Skateboarders: A Different Kind of Lean
If you’re thinking about street or park skateboarders, the leanness comes from a surprisingly demanding workout combined with a culture that doesn’t prioritize bulking up. A study tracking adult recreational skateboarders at community parks found they spent about 70% of their session at moderate intensity or above, with an average heart rate around 138 beats per minute (roughly 72% of their predicted maximum). Sessions lasted about 65 minutes and covered over 4.5 kilometers, with skaters active for about 64% of that time and stationary for the rest.
That’s a significant cardiovascular workout repeated several times a week. The skateboarders in the study averaged about three sessions per week. Unlike gym-based exercise, skateboarding involves constant bursts of explosive effort (pushing, jumping, landing) mixed with recovery periods. This interval-style pattern is effective at burning fat while building functional, lightweight muscle. There’s also a practical element: carrying extra weight makes tricks harder, landings rougher on joints, and balance more difficult. The sport self-selects for lighter frames.
The Health Cost of Being Too Thin
Not all skater leanness is healthy. Figure skating in particular has a well-documented problem with Relative Energy Deficiency in Sport, a condition where athletes chronically eat too few calories relative to their training demands. A cross-sectional study of adolescent athletes in aesthetic sports found that nearly 46% showed at least one primary indicator of energy deficiency, including disrupted menstrual cycles, reduced bone density, and impaired growth.
Figure skaters in the study actually had higher bone mineral density than artistic swimmers, likely because the impact forces of jumping stimulate bone growth. But that protective effect only goes so far. Chronic underfueling weakens bones over time, disrupts hormones, and can stunt development in young athletes. The pressure to stay thin for aesthetics and jump performance creates a environment where disordered eating patterns can take hold early.
The skating world has started to respond. The International Skating Union raised the minimum competition age to 17 starting in 2024, explicitly citing the need to protect “the physical and mental health, and emotional well-being of skaters.” The move followed the Kamila Valieva controversy at the 2022 Winter Olympics and broader concerns about the physical toll elite training takes on adolescent bodies. A higher age minimum gives skaters more time to develop physically before facing the intense pressure of senior international competition, though critics argue it doesn’t address the underlying culture around weight in the sport.

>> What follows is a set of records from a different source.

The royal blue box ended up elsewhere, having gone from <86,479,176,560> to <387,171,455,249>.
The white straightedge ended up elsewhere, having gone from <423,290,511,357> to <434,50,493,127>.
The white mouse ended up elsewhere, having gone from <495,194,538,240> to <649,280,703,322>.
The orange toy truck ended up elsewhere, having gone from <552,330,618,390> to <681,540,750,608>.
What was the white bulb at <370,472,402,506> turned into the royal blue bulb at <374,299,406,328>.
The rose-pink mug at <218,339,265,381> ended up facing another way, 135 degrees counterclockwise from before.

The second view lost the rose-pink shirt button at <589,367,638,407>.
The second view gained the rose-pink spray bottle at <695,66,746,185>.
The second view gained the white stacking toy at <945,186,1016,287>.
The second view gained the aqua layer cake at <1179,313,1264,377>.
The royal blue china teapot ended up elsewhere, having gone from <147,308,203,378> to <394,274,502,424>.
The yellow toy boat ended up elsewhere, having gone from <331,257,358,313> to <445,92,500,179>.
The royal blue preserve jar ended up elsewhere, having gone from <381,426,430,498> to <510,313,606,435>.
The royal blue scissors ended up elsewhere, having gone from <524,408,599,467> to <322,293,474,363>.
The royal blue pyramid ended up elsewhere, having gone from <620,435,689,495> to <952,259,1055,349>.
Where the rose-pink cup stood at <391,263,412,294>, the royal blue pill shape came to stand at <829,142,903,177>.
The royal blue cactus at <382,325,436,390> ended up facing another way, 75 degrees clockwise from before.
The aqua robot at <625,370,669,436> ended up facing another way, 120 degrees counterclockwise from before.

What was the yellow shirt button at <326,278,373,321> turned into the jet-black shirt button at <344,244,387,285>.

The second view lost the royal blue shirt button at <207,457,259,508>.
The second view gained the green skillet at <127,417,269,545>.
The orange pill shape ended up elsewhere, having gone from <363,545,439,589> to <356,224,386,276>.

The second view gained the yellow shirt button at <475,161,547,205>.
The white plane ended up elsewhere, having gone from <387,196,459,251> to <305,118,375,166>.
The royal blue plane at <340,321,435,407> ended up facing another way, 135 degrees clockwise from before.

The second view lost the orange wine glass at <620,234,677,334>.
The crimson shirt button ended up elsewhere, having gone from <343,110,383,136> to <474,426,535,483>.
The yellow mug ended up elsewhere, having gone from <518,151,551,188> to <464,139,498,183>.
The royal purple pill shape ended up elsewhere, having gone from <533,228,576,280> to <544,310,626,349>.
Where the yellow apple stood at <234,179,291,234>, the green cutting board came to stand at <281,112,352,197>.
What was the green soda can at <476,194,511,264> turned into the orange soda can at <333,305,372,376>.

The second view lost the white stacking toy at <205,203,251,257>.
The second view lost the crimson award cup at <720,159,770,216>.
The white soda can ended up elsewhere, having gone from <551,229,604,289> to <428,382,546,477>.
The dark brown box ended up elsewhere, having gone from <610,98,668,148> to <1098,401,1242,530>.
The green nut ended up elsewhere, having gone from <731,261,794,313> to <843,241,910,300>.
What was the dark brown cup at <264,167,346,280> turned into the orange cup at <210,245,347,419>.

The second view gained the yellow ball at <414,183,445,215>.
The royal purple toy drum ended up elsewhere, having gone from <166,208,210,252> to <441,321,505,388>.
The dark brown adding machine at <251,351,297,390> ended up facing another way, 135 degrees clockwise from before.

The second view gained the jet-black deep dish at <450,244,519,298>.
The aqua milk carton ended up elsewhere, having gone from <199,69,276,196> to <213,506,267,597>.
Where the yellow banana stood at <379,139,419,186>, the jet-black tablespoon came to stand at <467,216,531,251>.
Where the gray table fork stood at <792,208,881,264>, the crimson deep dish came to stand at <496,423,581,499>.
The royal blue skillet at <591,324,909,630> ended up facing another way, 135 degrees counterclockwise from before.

Training Volume Ties It All Together
Across all types of skating, the common thread is high energy expenditure combined with a sport that punishes excess weight. Figure skaters train four to six hours a day during competitive season, combining on-ice practice with off-ice conditioning, ballet, and strength work. Speed skaters log enormous training volumes on and off the ice. Skateboarders may not follow structured programs, but their repeated sessions add up to substantial weekly calorie burn.
Genetics play a role too. People with naturally smaller frames and lighter builds are more likely to succeed and persist in skating, creating a selection effect that makes the visible population of skaters look thinner than the general public. Someone with a heavier build can absolutely skate, but they’re less likely to reach the elite level in figure skating or sprint speed skating, where the physics strongly favor a lean frame. What you see at the top of the sport is the result of both training adaptations and decades of competitive filtering for a specific body type.